* _YOUR TASK_
Scan the data below for lines holding the word "Sijunjung", and copy each line found.

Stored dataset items
[Start of Attachment]

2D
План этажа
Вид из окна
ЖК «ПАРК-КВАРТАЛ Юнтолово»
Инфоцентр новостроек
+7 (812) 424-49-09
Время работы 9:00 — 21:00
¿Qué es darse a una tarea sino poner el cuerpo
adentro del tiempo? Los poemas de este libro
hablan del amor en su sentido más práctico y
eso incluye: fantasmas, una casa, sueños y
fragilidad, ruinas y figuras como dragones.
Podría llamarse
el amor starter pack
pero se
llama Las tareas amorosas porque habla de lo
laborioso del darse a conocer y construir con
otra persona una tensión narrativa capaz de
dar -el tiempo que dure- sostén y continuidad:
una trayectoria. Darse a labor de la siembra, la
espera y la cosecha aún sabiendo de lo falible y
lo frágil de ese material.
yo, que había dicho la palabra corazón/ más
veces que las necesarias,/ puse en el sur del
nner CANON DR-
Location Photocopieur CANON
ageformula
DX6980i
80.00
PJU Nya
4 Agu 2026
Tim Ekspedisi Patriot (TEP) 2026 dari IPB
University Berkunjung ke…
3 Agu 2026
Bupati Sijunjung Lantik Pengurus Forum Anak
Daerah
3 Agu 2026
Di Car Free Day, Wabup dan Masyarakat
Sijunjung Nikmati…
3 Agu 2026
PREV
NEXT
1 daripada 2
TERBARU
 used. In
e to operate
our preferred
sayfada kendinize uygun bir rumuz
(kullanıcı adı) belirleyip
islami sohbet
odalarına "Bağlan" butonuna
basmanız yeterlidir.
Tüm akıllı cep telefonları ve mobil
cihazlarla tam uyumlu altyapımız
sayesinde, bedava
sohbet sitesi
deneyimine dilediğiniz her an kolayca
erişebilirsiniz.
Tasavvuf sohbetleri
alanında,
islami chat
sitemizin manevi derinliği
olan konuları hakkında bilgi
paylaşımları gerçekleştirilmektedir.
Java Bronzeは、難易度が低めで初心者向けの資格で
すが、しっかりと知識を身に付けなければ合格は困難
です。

[End of Attachment]

* _REPLY TO THE EXERCISE_
Bupati Sijunjung Lantik Pengurus Forum Anak
Sijunjung Nikmati…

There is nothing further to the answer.